Estratto del documento

+++++

Dal 17 dicembre 2025 e fino al 30 gennaio 2026 è aperto il termine per presentare le domande di accesso al Bando Marchi collettivi e di certificazione 2025, un’importante opportunità per le realtà italiane che intendono valorizzare e promuovere i propri marchi sui mercati internazionali.
L’agevolazione, promossa dal Ministero delle Imprese e del Made in Italy e gestita da Unioncamere, è destinata a sostenere progetti che mirano ad aumentare la visibilità e la competitività all’estero dei marchi collettivi e di certificazione già registrati alla data di presentazione della domanda. Per l’annualità 2025, lo stanziamento complessivo ammonta a circa 2 milioni di euro.
Chi può partecipare
Possono presentare domanda:
● le associazioni rappresentative delle categorie produttive;
● i consorzi di tutela ai sensi dell’art. 53 della legge 24 aprile 1998, n. 128;
● altri organismi associativi o cooperativi.

+++++

Materiale mostrato

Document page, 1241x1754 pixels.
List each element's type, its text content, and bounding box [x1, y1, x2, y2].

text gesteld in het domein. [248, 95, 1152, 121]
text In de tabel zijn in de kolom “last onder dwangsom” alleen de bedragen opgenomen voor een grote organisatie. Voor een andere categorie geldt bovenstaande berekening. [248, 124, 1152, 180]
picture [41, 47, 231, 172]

+++++

Attività richieste
1. Secondo l'estratto del documento sul Bando Marchi collettivi e di certificazione 2025, a quanto ammonta lo stanziamento complessivo previsto per l'annualità 2025?
2. Prosegua il testo sul Bando Marchi collettivi e di certificazione 2025, riprendendo subito dopo l'ultima voce dell'elenco dei soggetti che possono presentare domanda.

Risposte alle attività
1. Circa 2 milioni di euro.

2.
Cosa finanzia il bando
L’agevolazione copre fino al 70% delle spese ammissibili, con un massimale di 150.000 euro per singolo soggetto beneficiario. I progetti devono essere realizzati entro sei mesi dalla concessione del contributo e le iniziative ammissibili includono, tra le altre:
● partecipazione a fiere e saloni internazionali;
● eventi collaterali durante manifestazioni fieristiche all’estero;
● incontri bilaterali e seminari con operatori stranieri;
● azioni di comunicazione dedicate ai mercati esteri, anche tramite GDO e canali digitali;
● la creazione di comunità virtuali di supporto al marchio.
Questa misura si rivela particolarmente rilevante in un momento in cui molte realtà produttive italiane, e in particolare quelle liguri, cercano nuove opportunità di crescita oltre i confini nazionali, valorizzando non solo la qualità dei prodotti ma anche l’identità collettiva di territori e filiere produttive.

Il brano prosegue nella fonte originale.